Now, don’t underestimate your stamp licker as a player in this digestion process. Back in the day of buffalo-hide cocktail dresses, people relied on their tongues (and their noses) for survival; if it tasted good, then it was safe, and if it tasted like dinosaur dung, then it could be poisonous or toxic.
FACTOID
Maybe the old days were right: It used to be that young docs would criticize older docs for giving B12 shots, calling them nothing more than placebos. But nearly 40 percent of Americans may suffer from a vitamin B12 deficiency.
We do the same things, but in slightly different ways. Since our bodies use our senses to process information, we rely on our tongue for information about food. The information we acquire sends messages to the brain, and then the brain sends messages to our forks: keep eating or stop eating. That message largely comes from our five tastes (sweet, sour, salty, bitter, and unami, which recognizes the inherent deliciousness in foods like juicy filet mignon), but it also comes from what we smell. Some researchers say that three-quarters of how we “taste” certain foods actually comes from how we smell it. What’s this have to do with your waist growing? For one, there’s the obvious: the more you like a bad-for-you food, the more likely you are to keep eating it. But the genetics of taste and taste buds may play an even more subtle and fascinating role. As you’ll see in the box on page 70 (“Are You a Supertaster?”), the physiological makeup of your tongue could make you more or less disposed to eating good or bad foods.
Figure 3.2 Taste Tester The most powerful muscle in the body, the tongue, tastes food with papillae that sense the chemicals in foods and tell you whether they’re worth your continued attention.
Figure 3.3 Chewing the Fat One of the reasons we can gain weight so readily is the efficiency of our teeth, which fit perfectly with one another to ensure that every morsel of food is crushed completely. Salivary glands near the lower teeth and at the back of mouth secrete enzymes to hasten digestion before swallowing. The sight and smell of food warn these systems of what’s to come.
FACTOID
Eating nuts does not create the calorie intake that you might expect because 5 percent to 15 percent of the calories are not absorbed by the intestinal system. That’s because the nuts’ skin and how well we chew nuts influence digestion.

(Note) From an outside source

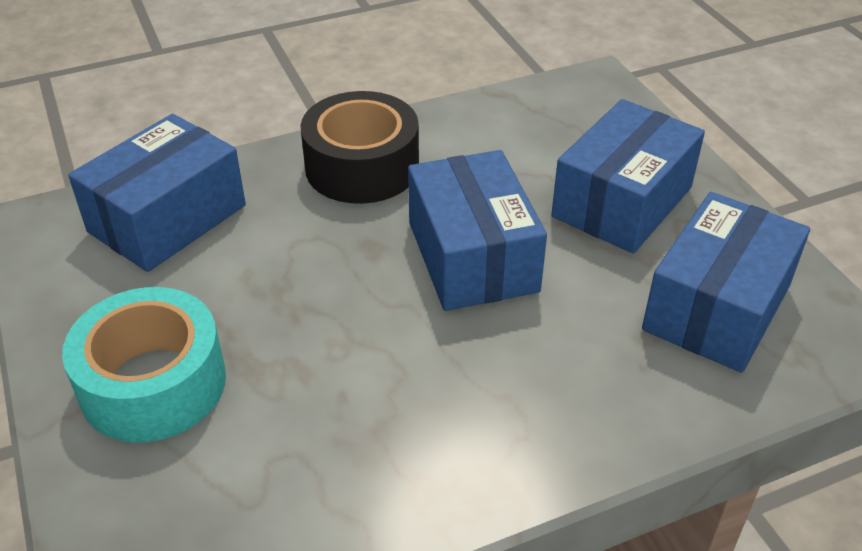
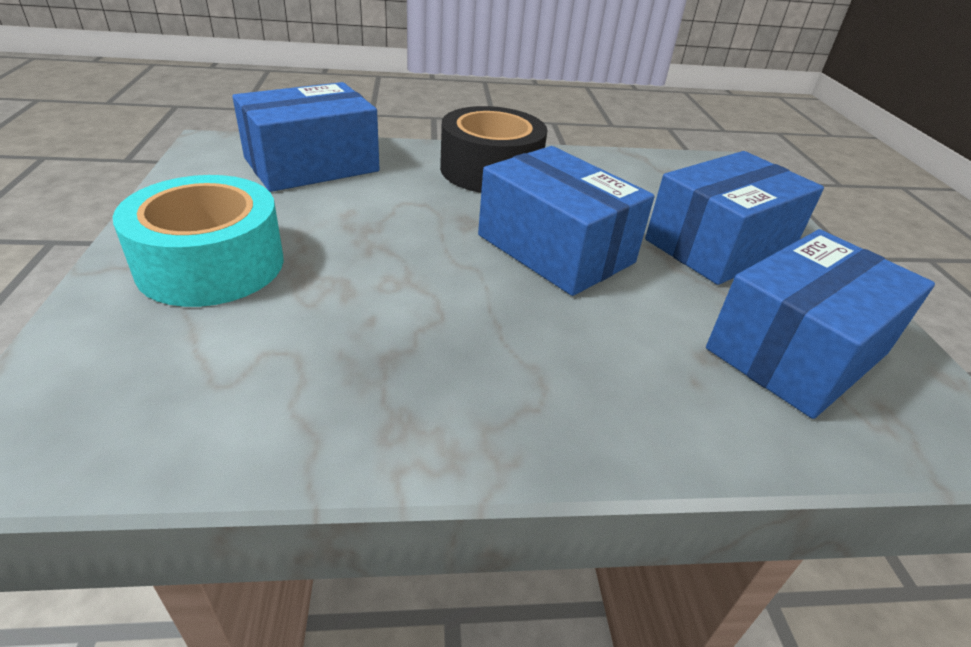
camera: 15 degrees right, 5 degrees down
(472, 256) = (555, 249): blue box -> blue box turned 45 degrees counterclockwise

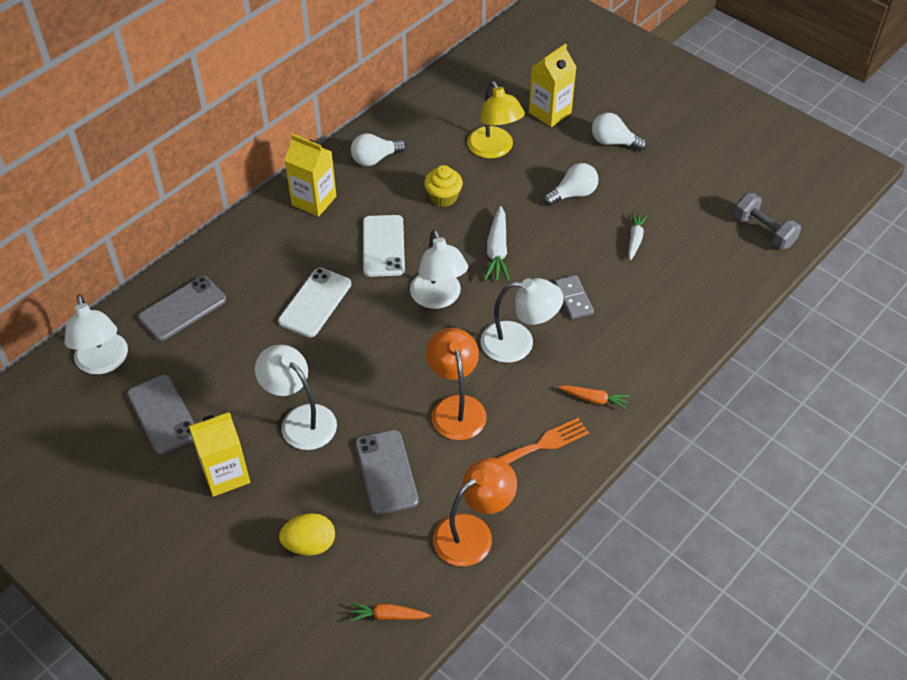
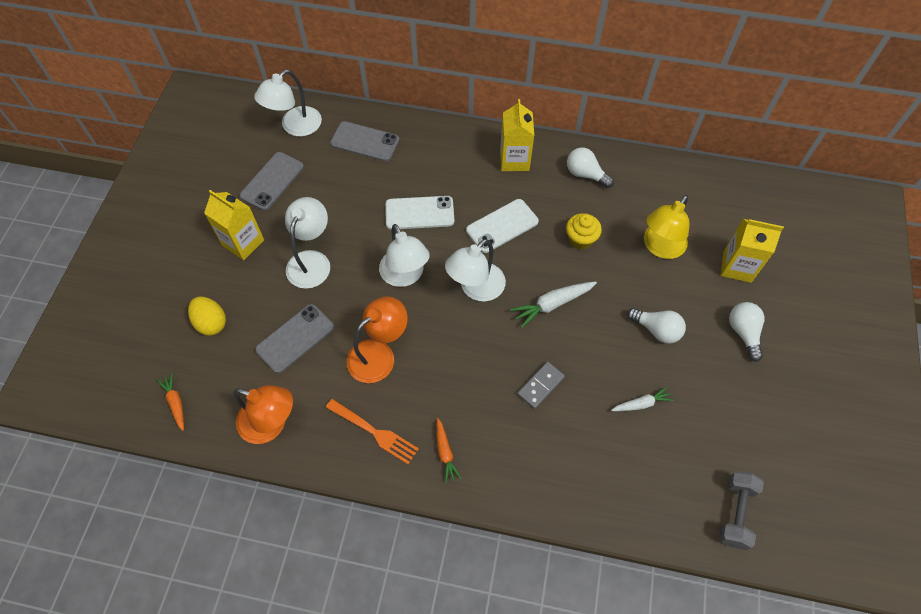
camera: 60 degrees right, 10 degrees up
(518, 343) = (468, 367): white lamp -> white lamp (405, 276)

An added bonus: The slow release of calories throughout the intestinal system leads to prolonged satiety.
Unlike other animals, we waste very little energy eating because of our highly efficient perfectly opposing molars (see Figure 3.3). The powerful crushing motion helps us extract every possible calorie from the prime rib deluxe. Other animals waste or burn a lot of calories while they eat because their teeth do not efficiently mush the food when they move prey to belly. In humans, once that food actually does breeze past the toll booth, it accelerates onto the on-ramp of the esophagus—that’s the tube that links your mouth to the interstate that is your GI system.
After your Double Whopper slides down the on-ramp, it has to make a tricky merge in the form of a sharp turn to enter the stomach. That angle—the gastroesophageal junction—is what keeps stomach acid from spilling back into your esophagus and making your chest feel like an arson victim. (When you have extra fat in your belly, that angle is pried open, allowing acid to spill upward and cause heartburn. See “The Word on Gerd,” page 64.) Once your Whopper chunks have entered your stomach, serious digestion begins. The food is held in your stomach until your body directs it to the small intestine, where most of the nutrients are absorbed and passed along to the rest of your body through your bloodstream (to the liver, which is the next stop for absorbed nutrients), or to the large intestine on the way to evacuation.